Segment Start: Dataset

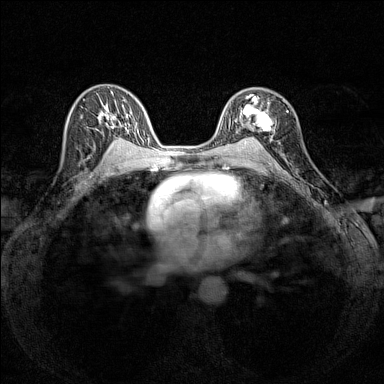
Breast MRI (dynamic contrast-enhanced), one axial slice; slice 92 of 160 in the series (ordered by position); dynamic contrast-enhanced series, time point 2 of 7 at this slice position (early post-contrast); 1.5 T; TE 1.8 ms, TR 5 ms; 384 × 384 image matrix, field of view 280 × 280 mm. Female patient.
Annotated regions visible in this slice (semi-automatic segmentation, software-assisted and operator-edited):
- enhancing-tissue mask used for the functional tumour volume (all voxels passing the contrast-enhancement thresholds inside the analysis volume; usually the tumour): bounding box <235,94,272,140> (left, top, right, bottom; pixels)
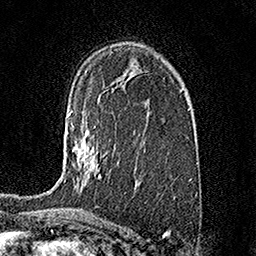
Breast MRI (dynamic contrast-enhanced), one axial slice. Position 100 of 158 along the scan axis. Cropped to one breast. Dynamic contrast-enhanced series, time point 2 of 7 at this slice position (early post-contrast). 1.5 T. TE 3.5 ms, TR 7.2 ms. 1 mm slice thickness. 256 × 256 image matrix, field of view 165 × 165 mm. Female patient.
Outlined on this slice (semi-automatically segmented with operator editing):
- enhancing-tissue mask used for the functional tumour volume (all voxels passing the contrast-enhancement thresholds inside the analysis volume; usually the tumour): box from (x=64, y=111) to (x=101, y=183) px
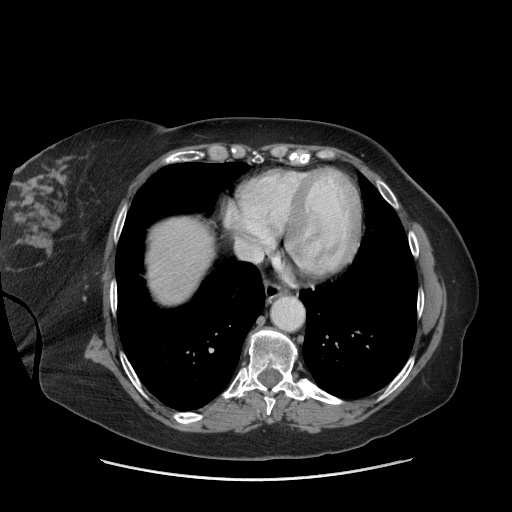
Contrast-enhanced abdominal CT (liver protocol), one axial slice; slice 68 of 69 in the series (ordered by position); 140 kVp; soft-tissue window (W 400 / L 40 HU); 512 × 512 image matrix. From the clinical record (not read from this slice): diagnosis: hepatocellular carcinoma (patient treated with transarterial chemoembolisation; whether this scan precedes or follows treatment is not stated here); TNM stage (as recorded): Stage-IIIB; Child-Pugh class: A; tumour differentiation: moderately differentiated; tumour nodularity: multinodular.
Structures marked on this image (semi-automatically segmented with operator editing):
- abdominal aorta: bounding box [x1, y1, x2, y2] px = [272, 298, 302, 330]
- liver parenchyma outside the tumour (the mass and vessels are separate outlines, so this box may not span the whole liver): [148, 218, 212, 302]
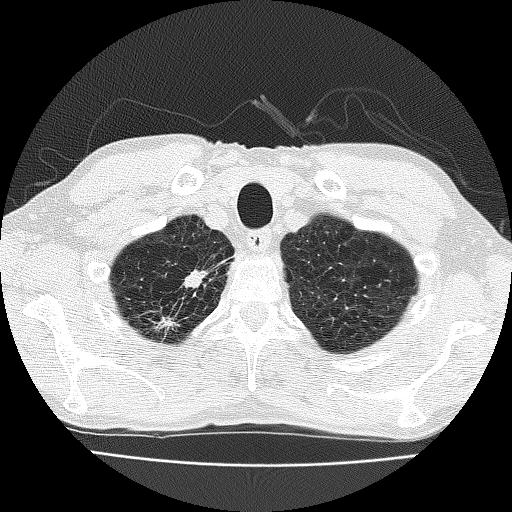
Chest CT (low-dose screening protocol), one axial image. Third screening round (two years after baseline). Lung window (W 1500 / L -600 HU). Lung (sharp) reconstruction kernel (FC51). Male, age 63 years at enrolment. Current smoker at enrolment.
Expert-annotated lung lesion, bounding box [x1, y1, x2, y2] px = [144, 257, 224, 336]. Reader record for this screening exam (exam-level; its link to the box is not recorded): non-calcified nodule or mass ≥4 mm, right upper lobe, 17 × 10 mm, spiculated (stellate) margins, soft tissue attenuation, pre-existing on the prior screen: yes; interval growth: yes. Later outcome: lung cancer diagnosed 28 days after this screen — adenocarcinoma, NOS, right upper lobe, moderately differentiated (G2), stage IIIB (AJCC 6th edition), 17 mm at pathology.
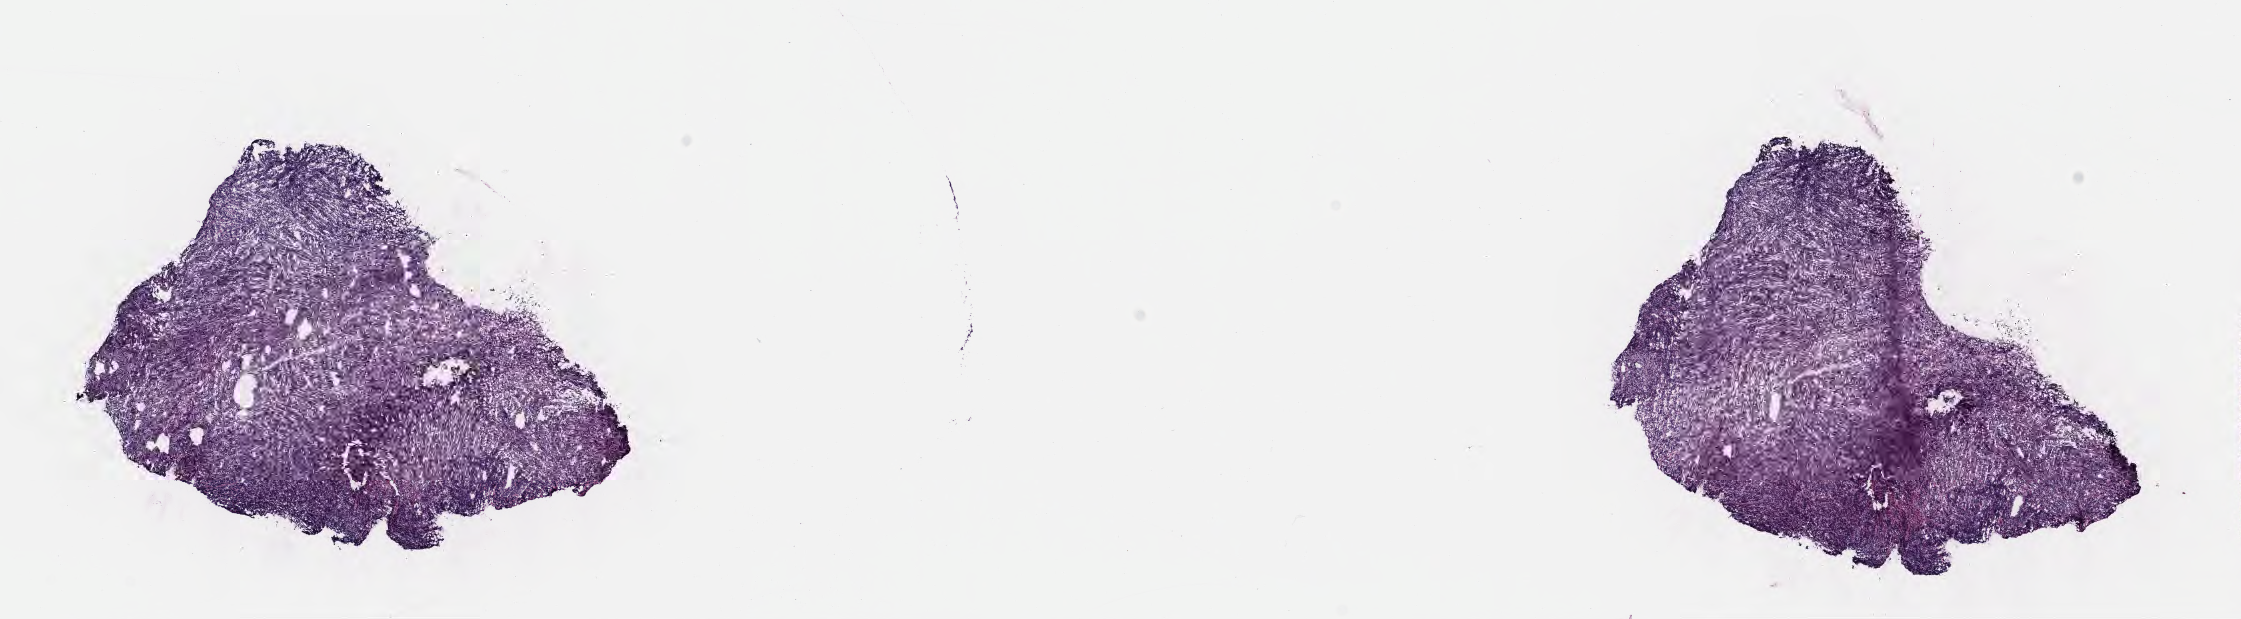
H&E whole-slide image — shown as a low-resolution overview of the whole scanned area (about 18.1 x 5.0 mm). Frozen section (tissue freezing medium). Specimen: primary tumor. Site: cranium. Male patient; age at initial diagnosis 6 years. Pathologist review of this section (percent, as recorded): tumor cells 95%, tumor nuclei 90%, stromal cells 0%, necrosis 5%, normal cells 0%. Infiltration values recorded for this section: lymphocyte infiltration 40%, monocyte infiltration 20%, neutrophil infiltration 5%.
Diagnosis: Burkitt lymphoma, NOS. Section: top of the tissue portion. Ann Arbor stage (patient): Stage III.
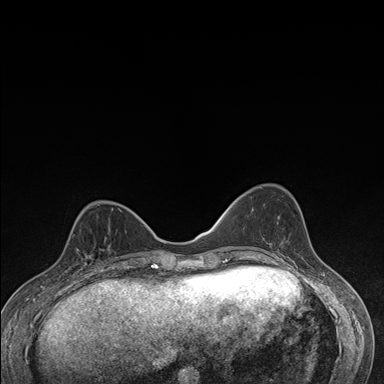
Breast MRI (dynamic contrast-enhanced), one axial slice. Slice 58 of 176 in the series (ordered by position). Dynamic contrast-enhanced series, time point 2 of 7 at this slice position (early post-contrast). 1.5 T. TE 1.5 ms, TR 4.2 ms. 1.1 mm slice thickness. 384 × 384 image matrix, field of view 310 × 310 mm. Female patient.
Structures marked on this image (semi-automatic segmentation, software-assisted and operator-edited):
- enhancing-tissue mask used for the functional tumour volume (all voxels passing the contrast-enhancement thresholds inside the analysis volume; usually the tumour): box from (x=70, y=227) to (x=110, y=276) px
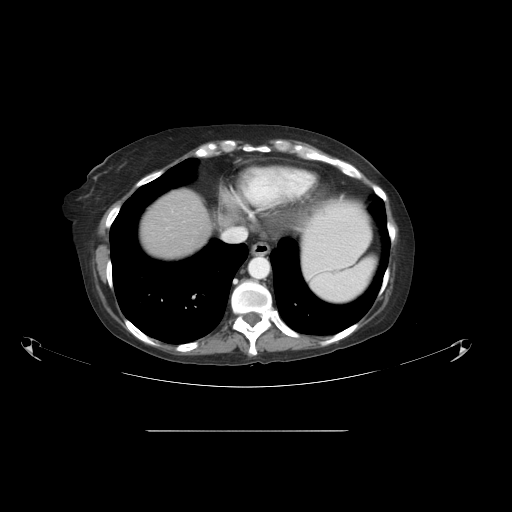
Contrast-enhanced abdominal CT, one axial slice. Position 45 of 51 along the scan axis. Reconstruction kernel STANDARD. 120 kVp. Intravenous contrast given. Soft-tissue window (W 400 / L 40 HU). 5 mm slice thickness. 512 × 512 image matrix, field of view 475 × 475 mm. From the clinical record (not read from this slice): patient: male, age 69 years at operation; diagnosis: colorectal cancer liver metastases, imaged before liver resection; multiple liver metastases: yes; largest metastasis: 1 cm.
Annotated regions visible in this slice (expert manual segmentation):
- liver: box from (x=139, y=190) to (x=213, y=260) px
- planned liver remnant (the part of the liver to remain after resection): (x=139, y=190)–(x=213, y=260)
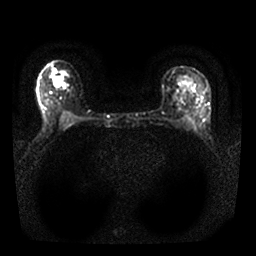
Breast MRI, one axial slice. Diffusion-weighted series; image 2 of 4 stored at this slice position (different b-values; order by instance number). 1.5 T. 4 mm slice thickness. 256 × 256 image matrix, field of view 310 × 310 mm. Female patient.
Annotated regions visible in this slice (manually delineated by an expert):
- tumour on diffusion-weighted imaging: box from (x=54, y=77) to (x=58, y=80) px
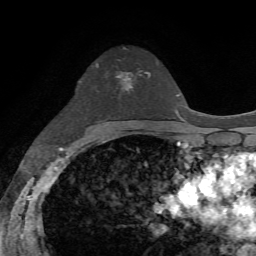
Breast MRI, one axial slice; slice 43 of 72 in the series (ordered by position); cropped to one breast; dynamic contrast-enhanced series, time point 2 of 7 at this slice position (early post-contrast); 1.5 T; TE 4.2 ms, TR 8.7 ms; 2.2 mm slice thickness; 256 × 256 image matrix. Female patient.
Annotated regions visible in this slice (semi-automatic segmentation, software-assisted and operator-edited):
- enhancing-tissue mask used for the functional tumour volume (all voxels passing the contrast-enhancement thresholds inside the analysis volume; usually the tumour): bounding box [x1, y1, x2, y2] px = [116, 72, 149, 91]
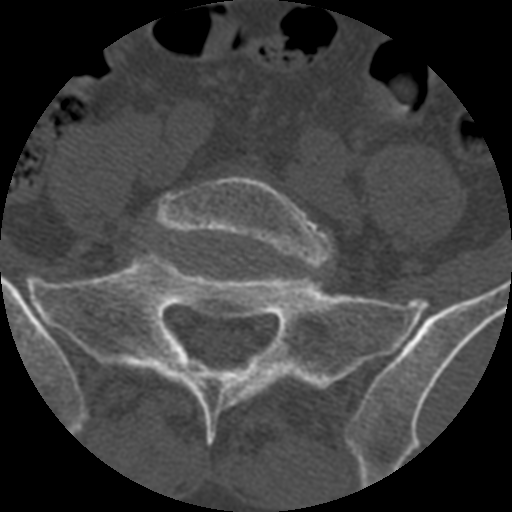
CT including the spine, one axial slice; slice 241 of 399 in the series (ordered by position); reconstruction kernel STANDARD; bone window (W 1800 / L 400 HU); 1.25 mm slice thickness; 512 × 512 image matrix, field of view 160 × 160 mm. Patient age 71 years. Case-level facts recorded for this patient, not image findings: primary cancer: prostate.
Outlined on this slice (semi-automatically segmented with operator editing):
- L5 vertebra: bounding box <152,176,335,267> (left, top, right, bottom; pixels)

Segment End: Dataset

§ **Prompt**: Gather and copy every line of the data in which the string "axis" is found.

§ **Solution to this task**:
Breast MRI (dynamic contrast-enhanced), one axial slice. Position 100 of 158 along the scan axis. Cropped to one breast. Dynamic contrast-enhanced series, time point 2 of 7 at this slice position (early post-contrast). 1.5 T. TE 3.5 ms, TR 7.2 ms. 1 mm slice thickness. 256 × 256 image matrix, field of view 165 × 165 mm. Female patient.
Contrast-enhanced abdominal CT, one axial slice. Position 45 of 51 along the scan axis. Reconstruction kernel STANDARD. 120 kVp. Intravenous contrast given. Soft-tissue window (W 400 / L 40 HU). 5 mm slice thickness. 512 × 512 image matrix, field of view 475 × 475 mm. From the clinical record (not read from this slice): patient: male, age 69 years at operation; diagnosis: colorectal cancer liver metastases, imaged before liver resection; multiple liver metastases: yes; largest metastasis: 1 cm.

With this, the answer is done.